Tanto bulo en las redes ha terminado por despertar la conciencia crítica de los gestores de Facebook, que idean modos de contener las trampas informativas, ojos puestos en las recientes elecciones norteamericanas. Acontece, empero, que el lenguaje de signos, grafías ininteligibles para el profano y fórmulas que componen la esencia vital en la tecnología de las redes, catapulta precisamente la posverdad, o sea, lo viral. Tampoco puede confiarse en el aporte de los usuarios como árbitros de una verdad que aparece traicionada en la savia misma de estos canales de comunicación tan exitosos como perversos.

Este envío de la razón al cesto de los desperdicios, lo sesudo devenido detritus, consumido el juicio en el altar de las emociones y la vacuidad de las pasiones, definitivamente no catalogan como piezas importantes en el mundo que conocimos. No apresuremos, so pena de padecer del mal que condenamos, sentencia definitiva. Porque la posverdad tiene mucho de déjà vu.

“Carece de sentido tratar de convertir a los intelectuales, porque nunca se logrará convertirlos y de todas maneras se rendirán al más fuerte, que siempre será el hombre de a pie. Por consiguiente, los argumentos deben ser crudos, claros y contundentes; y apelar a las emociones y a los instintos, no al intelecto. La verdad no importa y debe subordinarse por completo a las tácticas y a la sicología”.

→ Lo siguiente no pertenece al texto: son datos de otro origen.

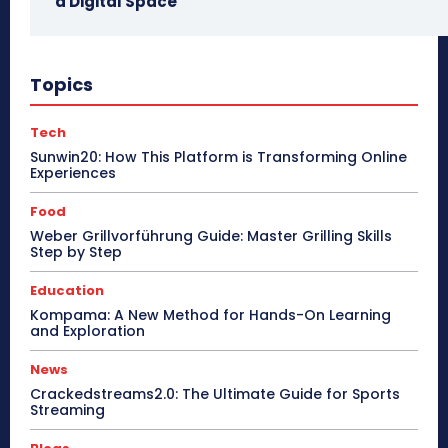
a Digital Space
Topics
Tech
Sunwin20: How This Platform is Transforming Online
Experiences
Food
Weber Grillvorführung Guide: Master Grilling Skills
Step by Step
Education
Kompama: A New Method for Hands-On Learning
and Exploration
News
Crackedstreams2.0: The Ultimate Guide for Sports
Streaming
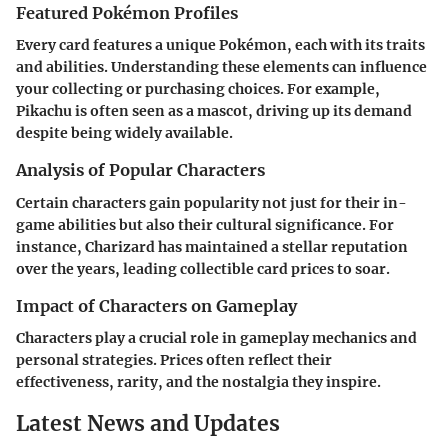
Featured Pokémon Profiles
Every card features a unique Pokémon, each with its traits
and abilities. Understanding these elements can influence
your collecting or purchasing choices. For example,
Pikachu is often seen as a mascot, driving up its demand
despite being widely available.
Analysis of Popular Characters
Certain characters gain popularity not just for their in-
game abilities but also their cultural significance. For
instance, Charizard has maintained a stellar reputation
over the years, leading collectible card prices to soar.
Impact of Characters on Gameplay
Characters play a crucial role in gameplay mechanics and
personal strategies. Prices often reflect their
effectiveness, rarity, and the nostalgia they inspire.
Latest News and Updates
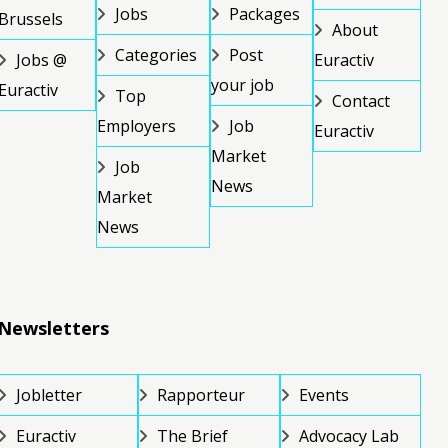
Jobs
Packages
Brussels
About
Categories
Post
Jobs @
Euractiv
your job
Euractiv
Top
Contact
Employers
Job
Euractiv
Market
Job
News
Market
News
Newsletters
Jobletter
Rapporteur
Events
Euractiv
The Brief
Advocacy Lab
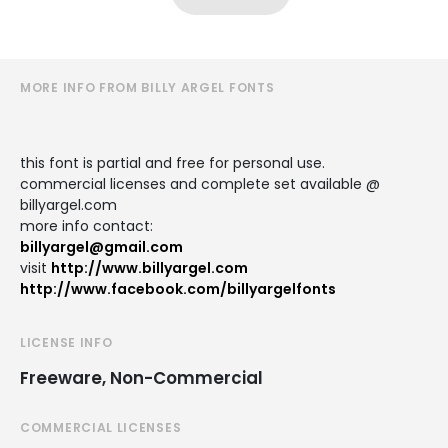
MORE INFO FROM BILLY ARGEL FONTS
this font is partial and free for personal use.
commercial licenses and complete set available @
billyargel.com
more info contact:
billyargel@gmail.com
visit
http://www.billyargel.com
http://www.facebook.com/billyargelfonts
LICENSE INFO
Freeware, Non-Commercial
COMMERCIAL LICENSES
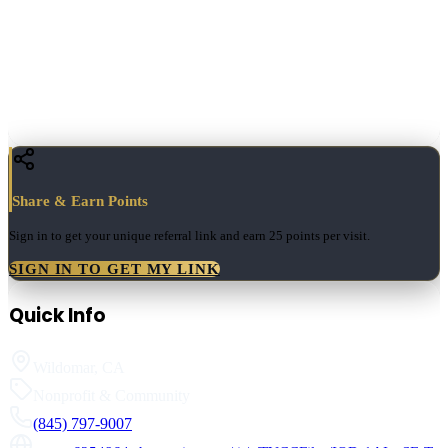
Share & Earn Points
Sign in to get your unique referral link and earn
25 points
per visit.
SIGN IN TO GET MY LINK
Quick Info
Wildomar
,
CA
Nonprofit & Community
(845) 797-9007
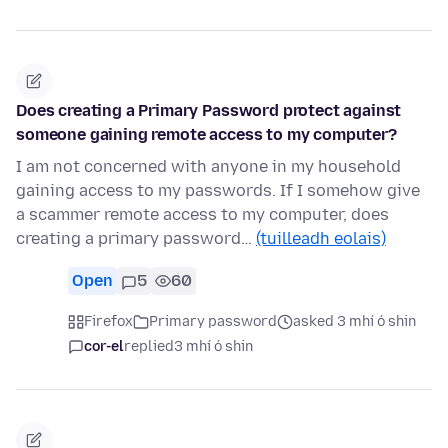
Does creating a Primary Password protect against
someone gaining remote access to my computer?
I am not concerned with anyone in my household
gaining access to my passwords. If I somehow give
a scammer remote access to my computer, does
creating a primary password…
(tuilleadh eolais)
Open
5
60
Firefox
Primary password
asked 3 mhí ó shin
cor-el
replied
3 mhí ó shin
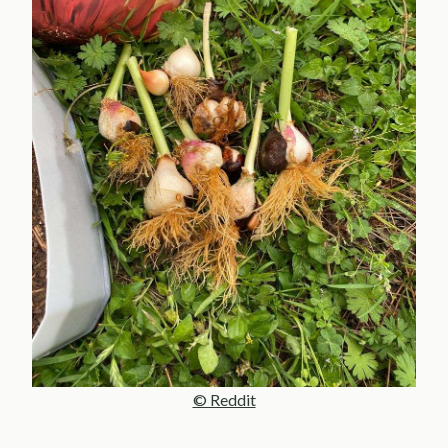
© Reddit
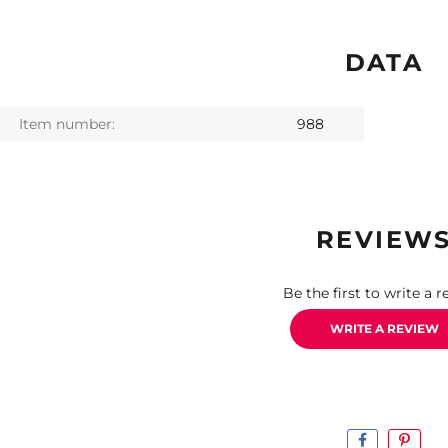
DATA
Item number:
988
REVIEW
Be the first to write a r
WRITE A REVIEW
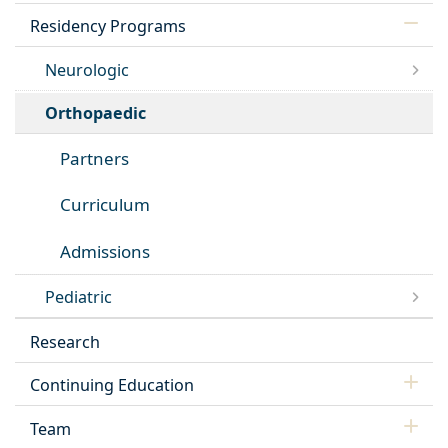
Residency Programs
Neurologic
Orthopaedic
Partners
Curriculum
Admissions
Pediatric
Research
Continuing Education
Team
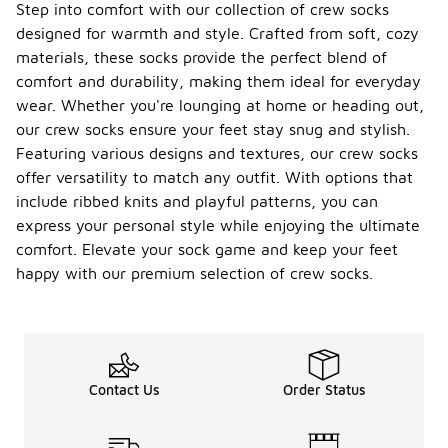
Step into comfort with our collection of crew socks
designed for warmth and style. Crafted from soft, cozy
materials, these socks provide the perfect blend of
comfort and durability, making them ideal for everyday
wear. Whether you're lounging at home or heading out,
our crew socks ensure your feet stay snug and stylish.
Featuring various designs and textures, our crew socks
offer versatility to match any outfit. With options that
include ribbed knits and playful patterns, you can
express your personal style while enjoying the ultimate
comfort. Elevate your sock game and keep your feet
happy with our premium selection of crew socks.
Contact Us
Order Status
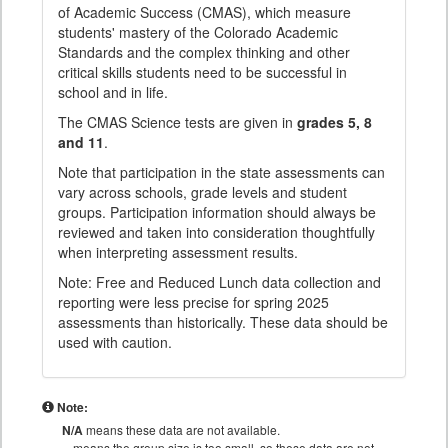
of Academic Success (CMAS), which measure
students' mastery of the Colorado Academic
Standards and the complex thinking and other
critical skills students need to be successful in
school and in life.
The CMAS Science tests are given in
grades 5, 8
and 11
.
Note that participation in the state assessments can
vary across schools, grade levels and student
groups. Participation information should always be
reviewed and taken into consideration thoughtfully
when interpreting assessment results.
Note: Free and Reduced Lunch data collection and
reporting were less precise for spring 2025
assessments than historically. These data should be
used with caution.
Note:
N/A
means these data are not available.
means the group size is too small, so these data are not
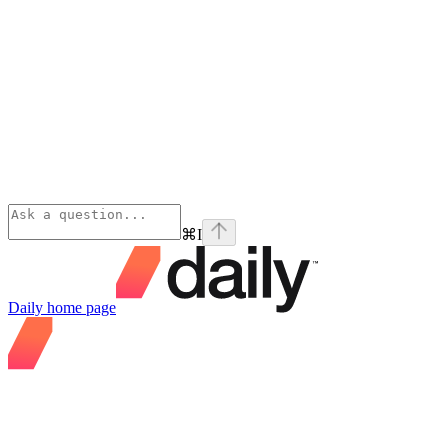
⌘
I
Daily
home page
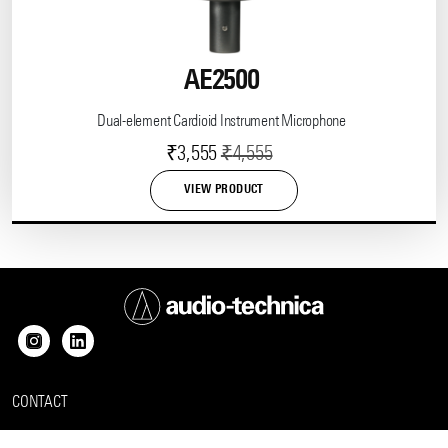
AE2500
Dual-element Cardioid Instrument Microphone
Current
Original
₹
3,555
₹
4,555
price
price
VIEW PRODUCT
is:
was:
₹3,555.
₹4,555.
CONTACT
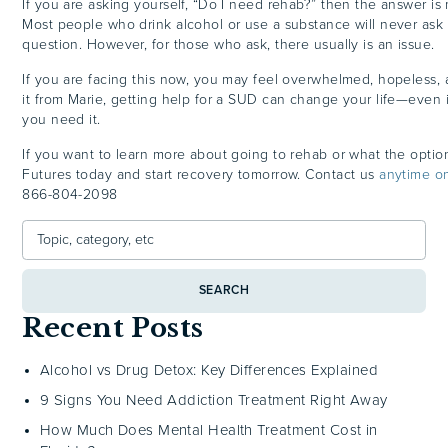
If you are asking yourself, “Do I need rehab?” then the answer is 
Most people who drink alcohol or use a substance will never ask
question. However, for those who ask, there usually is an issue.
If you are facing this now, you may feel overwhelmed, hopeless, a
it from Marie, getting help for a SUD can change your life—even i
you need it.
If you want to learn more about going to rehab or what the option
Futures today and start recovery tomorrow. Contact us
anytime o
866-804-2098
SEARCH
Recent Posts
Alcohol vs Drug Detox: Key Differences Explained
9 Signs You Need Addiction Treatment Right Away
How Much Does Mental Health Treatment Cost in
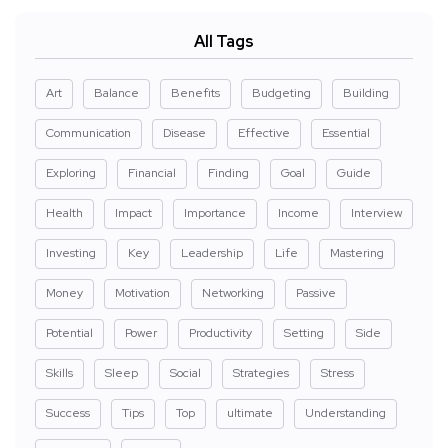
All Tags
Art
Balance
Benefits
Budgeting
Building
Communication
Disease
Effective
Essential
Exploring
Financial
Finding
Goal
Guide
Health
Impact
Importance
Income
Interview
Investing
Key
Leadership
Life
Mastering
Money
Motivation
Networking
Passive
Potential
Power
Productivity
Setting
Side
Skills
Sleep
Social
Strategies
Stress
Success
Tips
Top
ultimate
Understanding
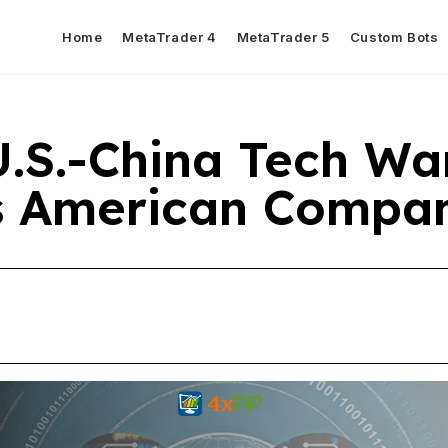
Home
MetaTrader 4
MetaTrader 5
Custom Bots
.S.-China Tech Wa
s American Compan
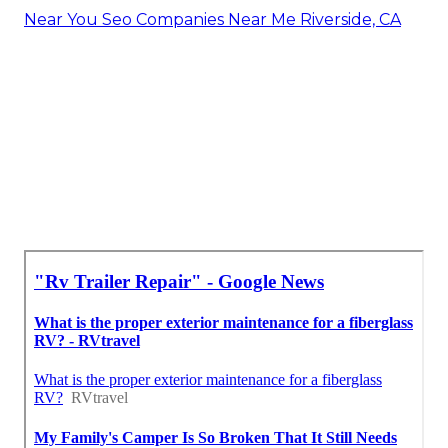
Near You Seo Companies Near Me Riverside, CA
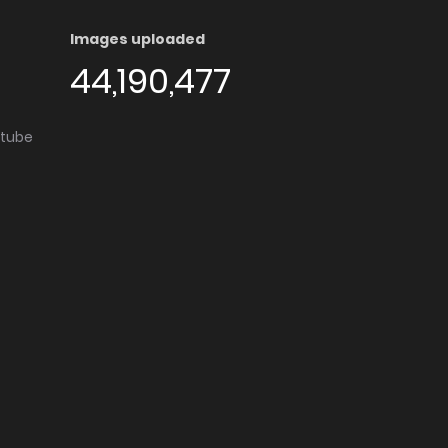
Images uploaded
44,190,477
utube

La cita pertenece a Joseph Goebbels, el cerebro maquiavélico de la maquinaria nazi trituradora de la razón. A su ensayo sobre la propaganda, corresponde también este aserto sin desperdicios en el mundo basura de la posverdad y las redes de lo viral:

“Es de vital importancia para el Estado el uso de todo su poder para reprimir la disensión, porque la verdad es el enemigo mortal de la mentira y así, por extensión, la verdad es el mayor enemigo del Estado”.